Washington, May 16 : Astronomers have been left puzzled after they discovery of a stellar pair - a speedy spinning pulsar in an elongated orbit around an apparent Sun-like star, a combination never seen before.
Astronomers first detected the pulsar, called J1903+0327, as part of a long-term survey using the National Science Foundation's Arecibo radio telescope in Puerto Rico in 2006.
They followed up the discovery with detailed studies using the Arecibo telescope, the NSF's Robert C. Byrd Green Bank Telescope (GBT) in West Virginia, the Westerbork radio telescope in the Netherlands, and the Gemini North optical telescope in Hawaii.
The pulsar, a city-sized superdense stellar corpse left over after a massive star exploded as a supernova, is spinning on its axis 465 times every second. Nearly 21,000 light-years from Earth, it is in a highly elongated orbit that takes it around its companion star once every 95 days.
An infrared image made with the Gemini North telescope in Hawaii shows a Sun-like star at the pulsar's position.
If this is an orbital companion to the pulsar, it is unlike any companions of other rapidly rotating pulsars. The pulsar, a neutron star, also is unusually massive for its type.
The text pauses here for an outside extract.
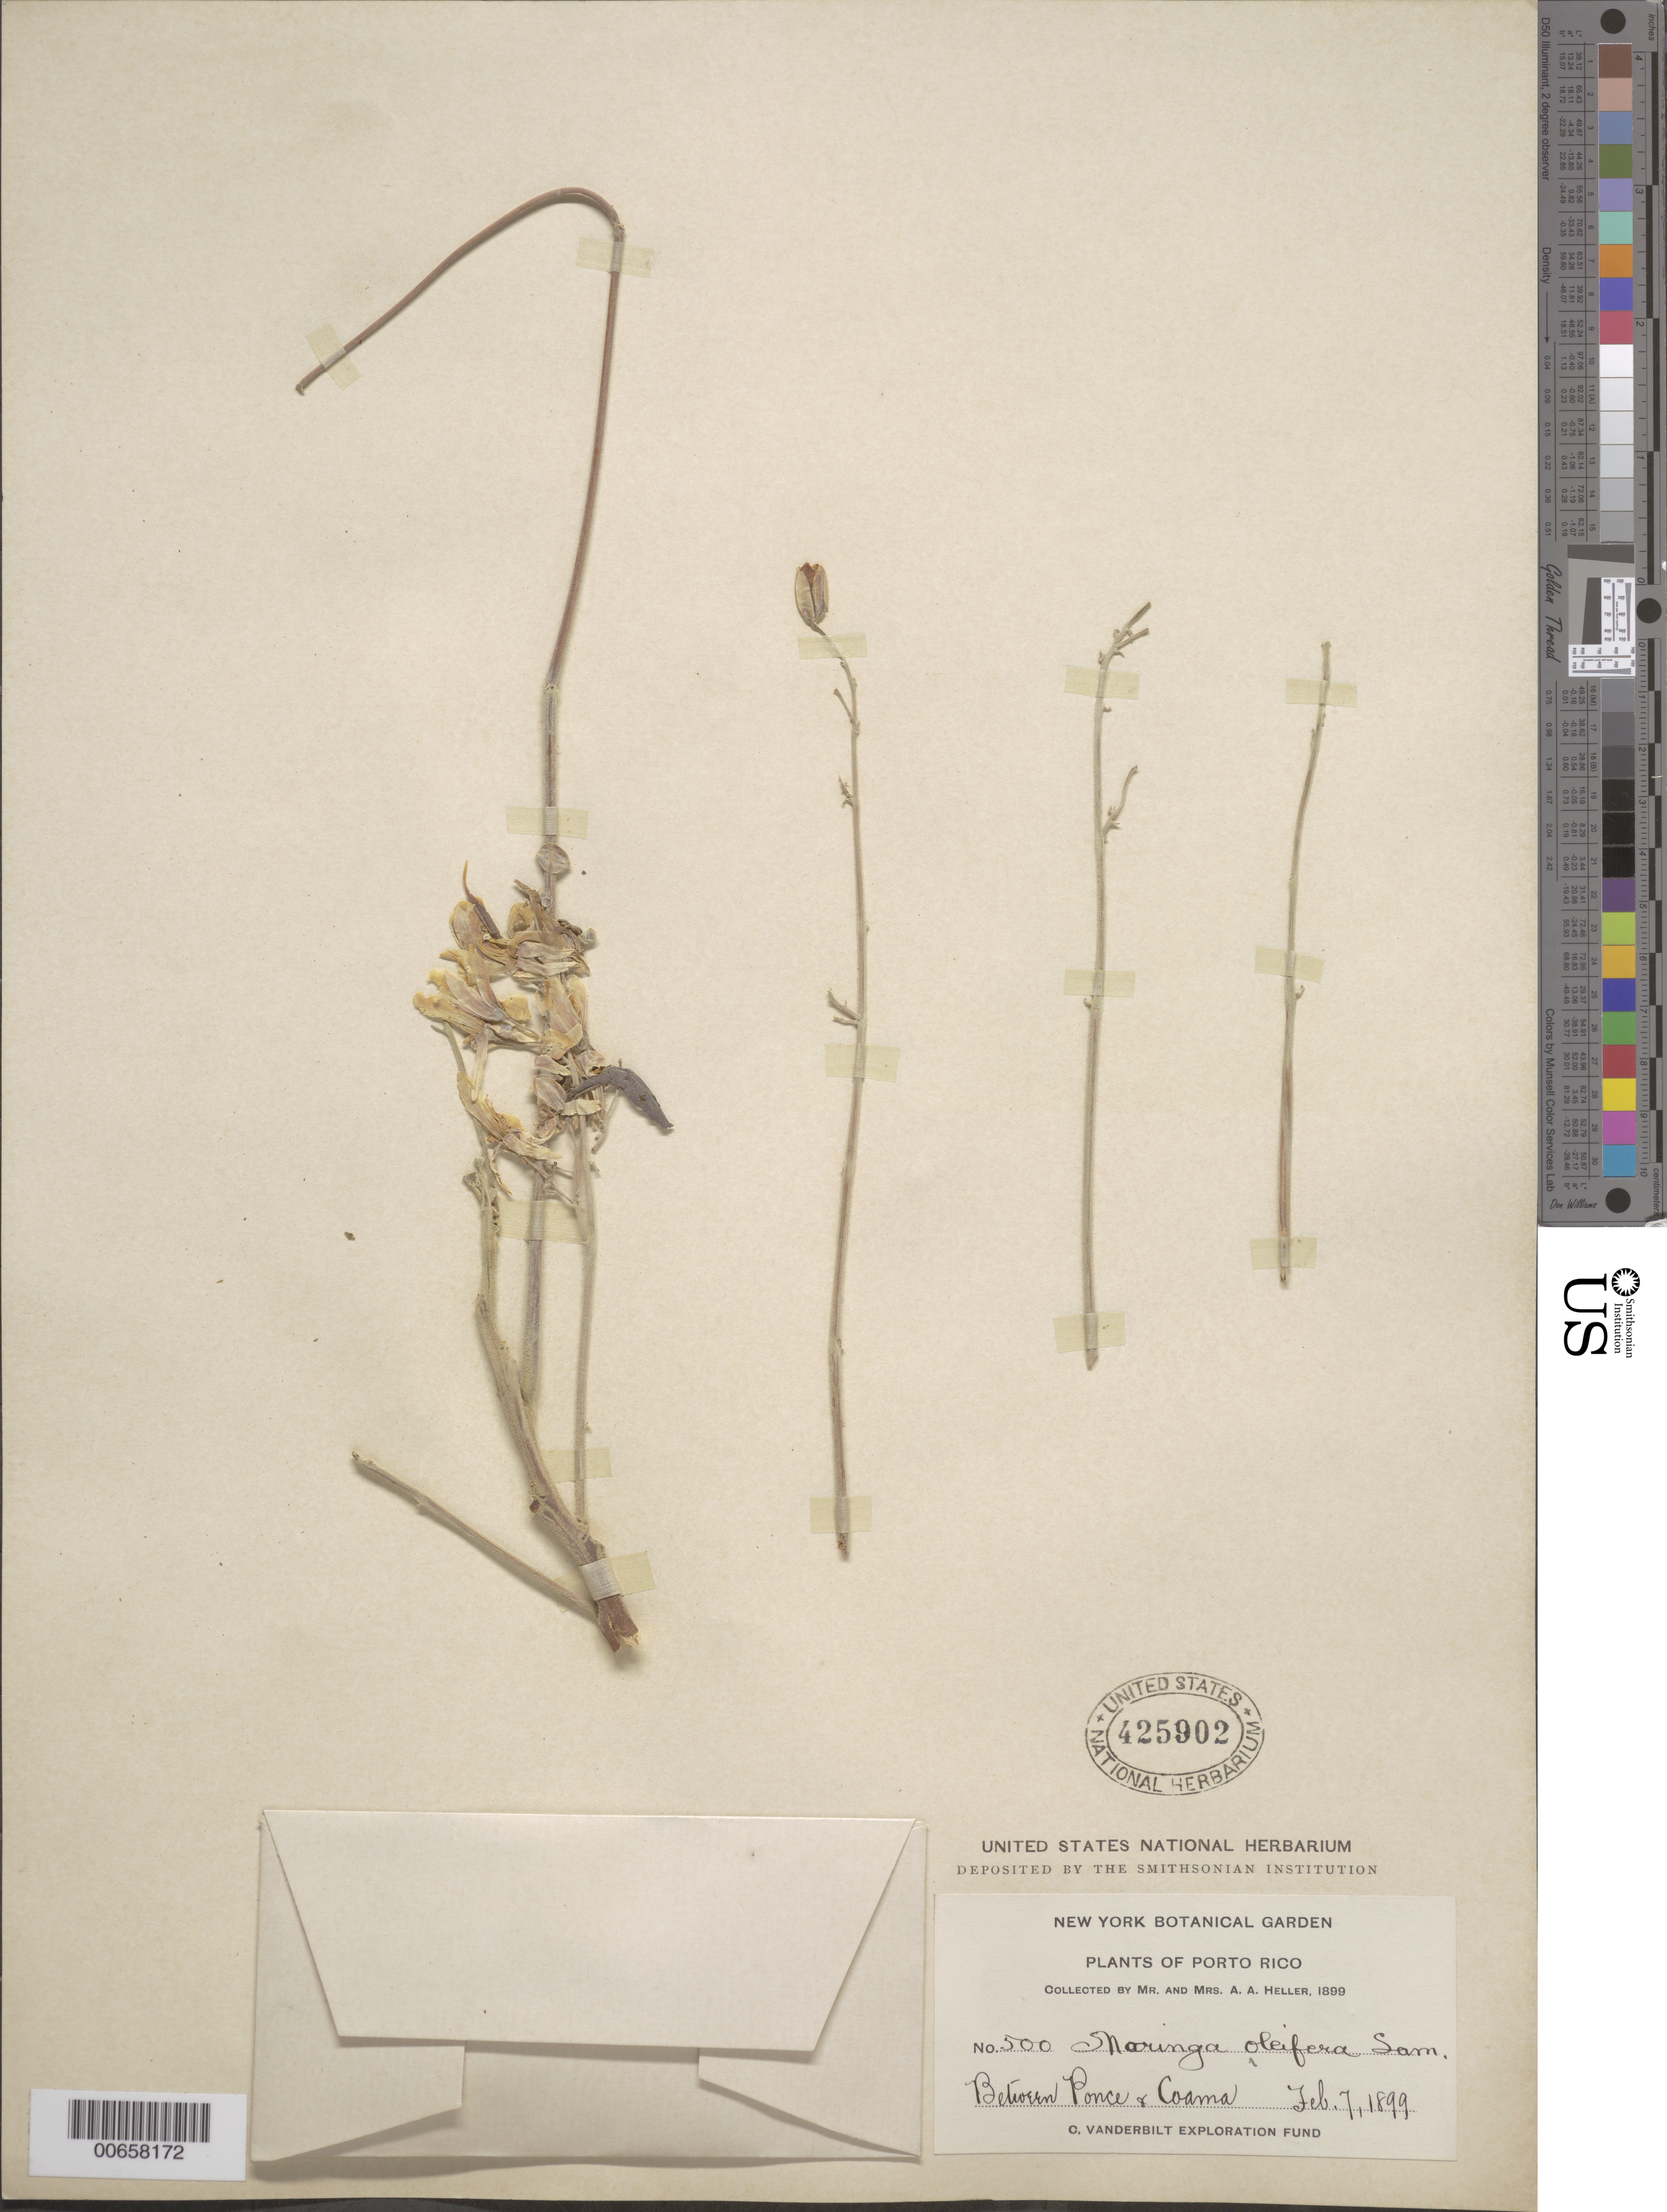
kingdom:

"This combination of properties is unprecedented. Not only does it require us to figure out how this system was produced, but the large mass may help us understand how matter behaves at extremely high densities," said Scott Ransom of the National Radio Astronomy Observatory.
Pulsars are neutron stars whose strong magnetic fields channel lighthouse-like beams of light and radio waves that whirl around as the star spins.
Typical pulsars spin a few times a second, but some, like the newly detected one, are much faster, rotating hundreds of times a second. They are called millisecond pulsars.
Astronomers think most millisecond pulsars are sped up by material falling onto them from a companion star. This requires the pulsar to be in a tight orbit around its companion that becomes more and more circular with time.
The orbits of some millisecond pulsars are the most perfect circles in the Universe, so the elongated orbit of the new pulsar is a mystery.
"What we have found is a millisecond pulsar that is in the wrong kind of orbit around what appears to be the wrong kind of star," said David Champion of the Australia Telescope National Facility. "Now we have to figure out how this strange system was produced," he added.
"This is a fascinating object that has a lot to teach us about physics. It's going to be exciting to peel away the mystery of how this thing came to be," said Champion.